**Data provided**
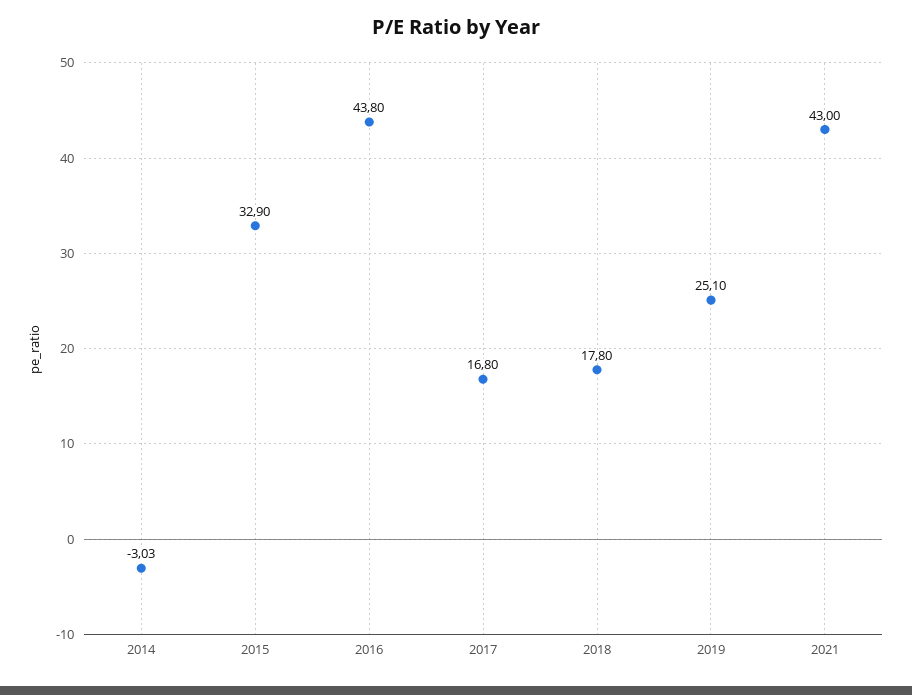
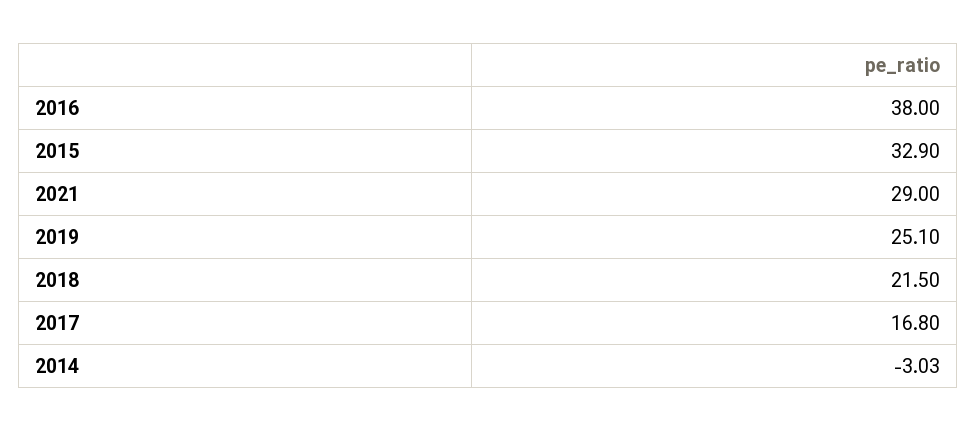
  {
    "2014": -3.03,
    "2015": 32.9,
-   "2016": 43.8,
+   "2016": 38,
    "2017": 16.8,
-   "2018": 17.8,
+   "2018": 21.5,
    "2019": 25.1,
-   "2021": 43
+   "2021": 29
  }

**What to produce**
Please set down every line of the data above precisely, dropping the images.

**Response to this exercise**
  {
    "2014": -3.03,
    "2015": 32.9,
-   "2016": 43.8,
+   "2016": 38,
    "2017": 16.8,
-   "2018": 17.8,
+   "2018": 21.5,
    "2019": 25.1,
-   "2021": 43
+   "2021": 29
  }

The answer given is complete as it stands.